O cerne de The New Abnormal parte do divórcio de Julian Casablancas, frontman do grupo, com Juliet Joslin, mãe de seus dois filhos e com quem foi casado por catorze anos. As referências são tão claras que o vocalista chega a mencionar o nome da ex-esposa na canção “Brooklyn Bridge To Chorus”, uma das mais alegres e dançantes do disco. Sem prestar atenção na letra, dá para se divertir um tanto. É o “Pumped Up Kicks” dos Strokes, dentre alguns outros exemplares que o quinteto compôs desde 2000. Essa talvez seja, inclusive, uma das faixas mais alegres do disco. “Selfless”, “At The Door”, “Why Are Sundays So Depressing”, e “Not The Same Anymore” são, por sua vez, introspectivamente desoladoras. 

Há uma contorção interna ao ouvir Casablancas cantar, entre o desleixo charmoso e o falsete apetecível, ao dizer que está tomando decisões ruins pelo bem de seus filhos em “Bad Decisions” e, logo depois, que a vida é uma jornada curiosa em “Eternal Summer”. E é conversa de gente grande, como um pedido para a esposa não assinar os papéis do divórcio, que dita o tom do disco logo no princípio, na infeliz e sexy “The Adults Are Talking”. Até rola uma homenagem para o time de baseball preferido dos Strokes em “Ode To The Mets”, última faixa do álbum, mas a letra, que conta a história de uma pessoa carente, fora de controle e que não sabe o que fazer da vida, não condiz muito com o esporte. Seria necessário acompanhar baseball para descobrir o contexto ou pode-se assumir que — mais uma vez — trata-se do divórcio de Julian?

A desordem de sempre

Em nove faixas, The New Abnormal equilibra melancolia e cinismo, amor e alienação. A sonoridade é coesa, dentro da anarquia contida dos Strokes: tem ópera espacial, sintetizadores, nostalgia oitentista, verão distópico e experimentos lisérgicos. Tudo isso sem abrir mão do rock indie marcante da banda que carrega e sustenta o grande peso de ser basilar para as bandas do gênero que vieram em seguida. Mesmo inovando, os Strokes são um dos poucos grupos que concentram a essência do indie.

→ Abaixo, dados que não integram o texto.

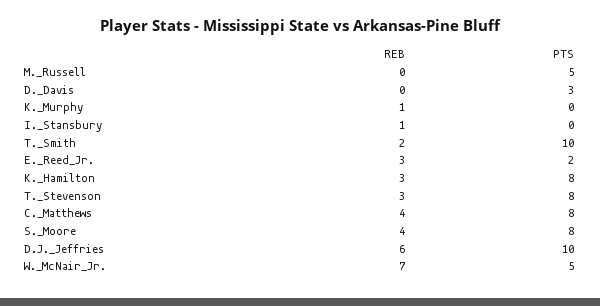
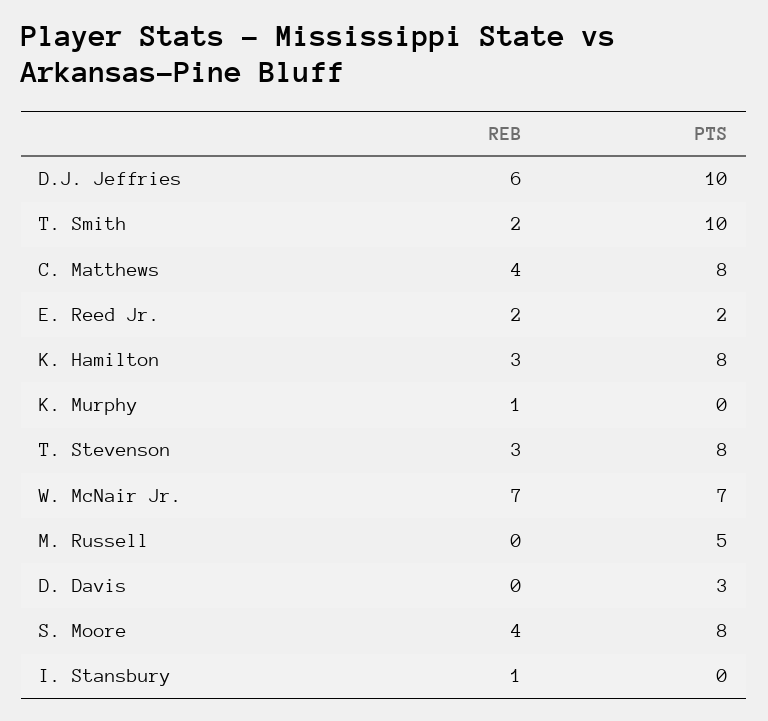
  {
    "REB": {
      "M._Russell": 0,
      "D._Davis": 0,
      "K._Murphy": 1,
      "I._Stansbury": 1,
      "T._Smith": 2,
-     "E._Reed_Jr.": 3,
+     "E._Reed_Jr.": 2,
      "K._Hamilton": 3,
      "T._Stevenson": 3,
      "C._Matthews": 4,
      "S._Moore": 4,
      "D.J._Jeffries": 6,
      "W._McNair_Jr.": 7
    },
    "PTS": {
      "M._Russell": 5,
      "D._Davis": 3,
      "K._Murphy": 0,
      "I._Stansbury": 0,
      "T._Smith": 10,
      "E._Reed_Jr.": 2,
      "K._Hamilton": 8,
      "T._Stevenson": 8,
      "C._Matthews": 8,
      "S._Moore": 8,
      "D.J._Jeffries": 10,
-     "W._McNair_Jr.": 5
+     "W._McNair_Jr.": 7
    }
  }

O título do álbum, retirado de uma fala do então governador da Califórnia sobre a pandemia, ganha hoje contornos quase proféticos. “O novo anormal” não era apenas sobre 2020 — tampouco somente pelo divórcio de Casablancas. Crises políticas, redes sociais peçonhentas, colapsos ambientais, crises climáticas e a busca desesperada por alguma autenticidade em meio ao ruído. Os Strokes, desencantados e afiados, pareciam entender tudo isso antes da maioria. The New Abnormal mostra um disco dos Strokes mais maduros.

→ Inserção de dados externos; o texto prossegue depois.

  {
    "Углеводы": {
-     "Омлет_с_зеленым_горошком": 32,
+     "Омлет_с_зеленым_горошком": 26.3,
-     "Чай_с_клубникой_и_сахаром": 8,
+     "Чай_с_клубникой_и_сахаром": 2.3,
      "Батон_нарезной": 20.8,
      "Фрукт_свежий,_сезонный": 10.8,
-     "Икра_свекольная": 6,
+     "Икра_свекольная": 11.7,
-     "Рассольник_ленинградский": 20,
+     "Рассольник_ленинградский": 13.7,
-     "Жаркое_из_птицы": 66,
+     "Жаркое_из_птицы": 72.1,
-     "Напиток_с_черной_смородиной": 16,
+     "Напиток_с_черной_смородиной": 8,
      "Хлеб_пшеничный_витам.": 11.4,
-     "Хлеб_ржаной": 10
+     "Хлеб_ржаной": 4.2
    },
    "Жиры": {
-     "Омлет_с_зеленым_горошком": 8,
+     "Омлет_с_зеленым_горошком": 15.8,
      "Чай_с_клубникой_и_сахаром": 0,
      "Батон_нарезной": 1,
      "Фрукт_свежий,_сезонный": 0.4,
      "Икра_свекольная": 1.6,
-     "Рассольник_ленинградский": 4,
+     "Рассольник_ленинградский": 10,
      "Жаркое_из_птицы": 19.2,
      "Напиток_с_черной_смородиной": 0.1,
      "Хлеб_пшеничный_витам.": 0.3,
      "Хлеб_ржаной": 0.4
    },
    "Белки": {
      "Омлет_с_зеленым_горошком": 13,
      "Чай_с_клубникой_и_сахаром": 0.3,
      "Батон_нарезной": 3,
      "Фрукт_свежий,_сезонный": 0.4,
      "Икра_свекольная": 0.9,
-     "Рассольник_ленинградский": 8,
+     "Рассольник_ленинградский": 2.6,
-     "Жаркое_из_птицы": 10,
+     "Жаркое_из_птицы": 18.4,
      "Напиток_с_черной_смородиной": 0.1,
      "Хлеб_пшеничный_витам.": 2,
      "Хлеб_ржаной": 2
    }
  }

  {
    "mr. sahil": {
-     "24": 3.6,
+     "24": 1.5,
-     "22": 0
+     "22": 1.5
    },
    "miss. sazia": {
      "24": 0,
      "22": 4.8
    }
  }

É um bom álbum, ponto. E, talvez, o mais importante: não tenta reviver o passado. Ele o reconhece e o respeita, mas segue em frente — como os próprios Strokes fizeram, depois de vinte anos no centro (e nas bordas) da cultura pop. E é bom que Julian Casablancas também siga em frente e compreenda que não tem mais seus vinte anos, mas talvez isso de se relacionar com garotas muito mais jovens seja coisa de rockstar desolado. No final das contas, The New Abnormal é um disco sobre aceitar o estranho, o imperfeito, o inevitável. É sobre dançar em meio ao colapso. E se isso não é a trilha sonora ideal para o mundo que herdamos, não sei o que seria.